◆ Data provided
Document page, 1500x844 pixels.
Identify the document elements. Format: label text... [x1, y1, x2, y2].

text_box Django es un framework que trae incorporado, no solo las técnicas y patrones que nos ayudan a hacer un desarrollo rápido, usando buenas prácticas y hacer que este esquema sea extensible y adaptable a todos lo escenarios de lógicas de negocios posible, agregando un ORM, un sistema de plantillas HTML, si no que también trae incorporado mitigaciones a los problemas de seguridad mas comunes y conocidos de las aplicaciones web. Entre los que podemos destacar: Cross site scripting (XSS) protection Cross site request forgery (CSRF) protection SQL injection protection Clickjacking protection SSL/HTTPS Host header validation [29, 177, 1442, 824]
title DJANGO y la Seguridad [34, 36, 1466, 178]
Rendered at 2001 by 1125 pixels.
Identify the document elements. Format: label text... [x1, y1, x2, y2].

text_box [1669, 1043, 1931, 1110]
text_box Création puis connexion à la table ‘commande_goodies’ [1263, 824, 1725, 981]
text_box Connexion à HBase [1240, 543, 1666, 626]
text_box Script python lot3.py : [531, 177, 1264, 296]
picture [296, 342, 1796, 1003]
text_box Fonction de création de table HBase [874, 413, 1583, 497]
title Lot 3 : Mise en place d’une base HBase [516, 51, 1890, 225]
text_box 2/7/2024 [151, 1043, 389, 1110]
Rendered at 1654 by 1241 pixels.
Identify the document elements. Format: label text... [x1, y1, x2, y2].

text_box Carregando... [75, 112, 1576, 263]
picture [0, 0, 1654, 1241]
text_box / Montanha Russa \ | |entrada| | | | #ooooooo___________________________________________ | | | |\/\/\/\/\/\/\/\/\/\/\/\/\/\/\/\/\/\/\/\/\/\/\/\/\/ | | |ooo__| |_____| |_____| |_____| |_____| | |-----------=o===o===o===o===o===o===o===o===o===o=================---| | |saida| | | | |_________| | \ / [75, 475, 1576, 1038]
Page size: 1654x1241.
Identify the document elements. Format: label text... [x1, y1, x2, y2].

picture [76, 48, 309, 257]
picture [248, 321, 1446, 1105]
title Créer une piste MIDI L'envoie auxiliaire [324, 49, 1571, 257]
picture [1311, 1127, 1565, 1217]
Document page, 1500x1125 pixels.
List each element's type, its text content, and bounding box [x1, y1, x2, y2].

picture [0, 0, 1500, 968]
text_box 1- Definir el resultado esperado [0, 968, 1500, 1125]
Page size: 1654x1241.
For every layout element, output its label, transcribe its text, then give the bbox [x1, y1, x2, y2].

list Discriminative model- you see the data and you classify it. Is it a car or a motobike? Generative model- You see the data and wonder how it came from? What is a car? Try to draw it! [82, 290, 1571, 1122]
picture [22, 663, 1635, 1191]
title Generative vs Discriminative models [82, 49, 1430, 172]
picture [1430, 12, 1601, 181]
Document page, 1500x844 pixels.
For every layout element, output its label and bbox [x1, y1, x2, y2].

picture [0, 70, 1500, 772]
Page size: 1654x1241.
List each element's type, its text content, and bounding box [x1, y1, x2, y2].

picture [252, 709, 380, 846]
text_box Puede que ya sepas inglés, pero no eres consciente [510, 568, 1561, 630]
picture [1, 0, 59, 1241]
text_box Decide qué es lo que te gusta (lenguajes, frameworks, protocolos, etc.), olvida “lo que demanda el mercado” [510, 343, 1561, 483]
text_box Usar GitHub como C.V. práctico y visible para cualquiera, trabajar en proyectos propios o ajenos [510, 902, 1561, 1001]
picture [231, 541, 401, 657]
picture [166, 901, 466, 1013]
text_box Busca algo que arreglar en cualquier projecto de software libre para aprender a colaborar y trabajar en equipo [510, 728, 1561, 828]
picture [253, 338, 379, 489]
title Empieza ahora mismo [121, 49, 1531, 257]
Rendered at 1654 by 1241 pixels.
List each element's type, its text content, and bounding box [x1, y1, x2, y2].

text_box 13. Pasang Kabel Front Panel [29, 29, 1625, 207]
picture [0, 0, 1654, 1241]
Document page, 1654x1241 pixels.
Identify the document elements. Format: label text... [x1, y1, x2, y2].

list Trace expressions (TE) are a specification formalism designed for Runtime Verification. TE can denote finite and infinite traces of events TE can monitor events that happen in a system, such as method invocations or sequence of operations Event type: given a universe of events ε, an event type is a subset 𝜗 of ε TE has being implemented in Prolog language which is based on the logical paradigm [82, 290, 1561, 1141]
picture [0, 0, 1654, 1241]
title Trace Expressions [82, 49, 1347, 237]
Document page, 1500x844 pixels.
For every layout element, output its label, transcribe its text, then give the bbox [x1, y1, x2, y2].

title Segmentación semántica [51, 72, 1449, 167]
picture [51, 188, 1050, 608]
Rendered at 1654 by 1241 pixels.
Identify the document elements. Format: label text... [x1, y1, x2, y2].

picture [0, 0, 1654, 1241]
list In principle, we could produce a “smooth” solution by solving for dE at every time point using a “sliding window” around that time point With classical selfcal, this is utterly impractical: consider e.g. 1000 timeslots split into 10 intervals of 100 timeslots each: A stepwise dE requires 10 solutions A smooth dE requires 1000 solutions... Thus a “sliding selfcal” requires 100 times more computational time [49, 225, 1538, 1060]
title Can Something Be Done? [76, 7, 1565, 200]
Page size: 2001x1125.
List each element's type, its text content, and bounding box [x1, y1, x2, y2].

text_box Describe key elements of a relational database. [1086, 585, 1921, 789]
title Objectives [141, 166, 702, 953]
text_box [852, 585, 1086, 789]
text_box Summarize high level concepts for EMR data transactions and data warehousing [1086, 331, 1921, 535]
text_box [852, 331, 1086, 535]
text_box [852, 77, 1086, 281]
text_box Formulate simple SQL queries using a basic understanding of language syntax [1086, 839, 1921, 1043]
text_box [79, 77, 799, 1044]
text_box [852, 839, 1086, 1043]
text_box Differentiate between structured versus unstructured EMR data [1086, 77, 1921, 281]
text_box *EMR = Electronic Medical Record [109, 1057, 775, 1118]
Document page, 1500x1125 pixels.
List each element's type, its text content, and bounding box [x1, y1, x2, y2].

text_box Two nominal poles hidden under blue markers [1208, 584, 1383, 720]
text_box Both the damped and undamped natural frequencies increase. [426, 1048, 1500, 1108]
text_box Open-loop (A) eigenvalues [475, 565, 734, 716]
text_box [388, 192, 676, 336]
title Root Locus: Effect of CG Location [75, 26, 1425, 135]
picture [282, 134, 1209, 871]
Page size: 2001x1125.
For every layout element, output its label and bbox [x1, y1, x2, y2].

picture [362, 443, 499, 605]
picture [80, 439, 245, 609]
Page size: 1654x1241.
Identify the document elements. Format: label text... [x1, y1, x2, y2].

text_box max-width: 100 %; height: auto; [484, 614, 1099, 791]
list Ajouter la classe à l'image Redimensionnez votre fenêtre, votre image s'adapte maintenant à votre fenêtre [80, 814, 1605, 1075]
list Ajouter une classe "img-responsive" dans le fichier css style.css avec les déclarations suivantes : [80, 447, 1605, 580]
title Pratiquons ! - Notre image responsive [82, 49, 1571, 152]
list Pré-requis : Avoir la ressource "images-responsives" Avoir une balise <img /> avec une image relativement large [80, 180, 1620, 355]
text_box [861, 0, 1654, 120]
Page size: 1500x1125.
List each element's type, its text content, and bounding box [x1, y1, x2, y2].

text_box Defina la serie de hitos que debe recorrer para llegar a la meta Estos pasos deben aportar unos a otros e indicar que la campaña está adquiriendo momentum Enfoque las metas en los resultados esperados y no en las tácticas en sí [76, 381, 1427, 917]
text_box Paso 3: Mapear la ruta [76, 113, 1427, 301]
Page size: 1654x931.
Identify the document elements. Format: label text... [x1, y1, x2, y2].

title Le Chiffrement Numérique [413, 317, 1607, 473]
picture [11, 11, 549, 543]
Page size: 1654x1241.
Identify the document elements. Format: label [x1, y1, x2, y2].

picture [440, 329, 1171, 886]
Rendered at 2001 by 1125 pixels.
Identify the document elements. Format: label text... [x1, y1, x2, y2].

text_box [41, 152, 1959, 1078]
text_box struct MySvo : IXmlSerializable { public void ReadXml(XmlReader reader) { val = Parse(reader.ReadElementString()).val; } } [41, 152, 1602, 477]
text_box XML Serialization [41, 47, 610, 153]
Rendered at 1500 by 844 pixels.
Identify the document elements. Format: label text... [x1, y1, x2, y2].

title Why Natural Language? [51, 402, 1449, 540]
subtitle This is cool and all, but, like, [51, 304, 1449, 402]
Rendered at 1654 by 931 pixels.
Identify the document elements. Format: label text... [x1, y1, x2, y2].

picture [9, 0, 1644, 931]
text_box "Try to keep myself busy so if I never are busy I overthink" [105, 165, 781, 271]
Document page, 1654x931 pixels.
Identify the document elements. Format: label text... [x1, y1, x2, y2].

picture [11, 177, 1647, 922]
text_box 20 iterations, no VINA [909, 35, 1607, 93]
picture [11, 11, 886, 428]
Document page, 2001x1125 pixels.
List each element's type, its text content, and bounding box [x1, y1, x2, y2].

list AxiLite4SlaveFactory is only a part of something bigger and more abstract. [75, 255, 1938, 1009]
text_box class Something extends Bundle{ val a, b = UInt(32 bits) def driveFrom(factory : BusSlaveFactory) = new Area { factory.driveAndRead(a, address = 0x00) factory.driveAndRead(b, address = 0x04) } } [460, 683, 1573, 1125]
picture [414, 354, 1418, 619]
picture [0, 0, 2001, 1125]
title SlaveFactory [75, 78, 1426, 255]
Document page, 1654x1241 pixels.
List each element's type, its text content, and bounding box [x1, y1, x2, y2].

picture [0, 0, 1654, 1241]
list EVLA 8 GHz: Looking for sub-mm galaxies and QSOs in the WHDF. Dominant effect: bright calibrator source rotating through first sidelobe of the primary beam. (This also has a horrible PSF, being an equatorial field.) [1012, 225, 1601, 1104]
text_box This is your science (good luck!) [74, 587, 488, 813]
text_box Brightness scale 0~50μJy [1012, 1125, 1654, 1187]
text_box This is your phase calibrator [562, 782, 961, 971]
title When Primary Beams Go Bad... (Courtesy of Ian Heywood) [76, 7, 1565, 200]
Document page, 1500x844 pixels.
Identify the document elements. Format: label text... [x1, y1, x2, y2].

◆ Problem statement
Please copy the lines of the listing word for word, starting at the beginning of the listing and ending at the line that contains "text_box / Montanha".

◆ Full response
Document page, 1500x844 pixels.
Identify the document elements. Format: label text... [x1, y1, x2, y2].

text_box Django es un framework que trae incorporado, no solo las técnicas y patrones que nos ayudan a hacer un desarrollo rápido, usando buenas prácticas y hacer que este esquema sea extensible y adaptable a todos lo escenarios de lógicas de negocios posible, agregando un ORM, un sistema de plantillas HTML, si no que también trae incorporado mitigaciones a los problemas de seguridad mas comunes y conocidos de las aplicaciones web. Entre los que podemos destacar: Cross site scripting (XSS) protection Cross site request forgery (CSRF) protection SQL injection protection Clickjacking protection SSL/HTTPS Host header validation [29, 177, 1442, 824]
title DJANGO y la Seguridad [34, 36, 1466, 178]
Rendered at 2001 by 1125 pixels.
Identify the document elements. Format: label text... [x1, y1, x2, y2].

text_box [1669, 1043, 1931, 1110]
text_box Création puis connexion à la table ‘commande_goodies’ [1263, 824, 1725, 981]
text_box Connexion à HBase [1240, 543, 1666, 626]
text_box Script python lot3.py : [531, 177, 1264, 296]
picture [296, 342, 1796, 1003]
text_box Fonction de création de table HBase [874, 413, 1583, 497]
title Lot 3 : Mise en place d’une base HBase [516, 51, 1890, 225]
text_box 2/7/2024 [151, 1043, 389, 1110]
Rendered at 1654 by 1241 pixels.
Identify the document elements. Format: label text... [x1, y1, x2, y2].

text_box Carregando... [75, 112, 1576, 263]
picture [0, 0, 1654, 1241]
text_box / Montanha Russa \ | |entrada| | | | #ooooooo___________________________________________ | | | |\/\/\/\/\/\/\/\/\/\/\/\/\/\/\/\/\/\/\/\/\/\/\/\/\/ | | |ooo__| |_____| |_____| |_____| |_____| | |-----------=o===o===o===o===o===o===o===o===o===o=================---| | |saida| | | | |_________| | \ / [75, 475, 1576, 1038]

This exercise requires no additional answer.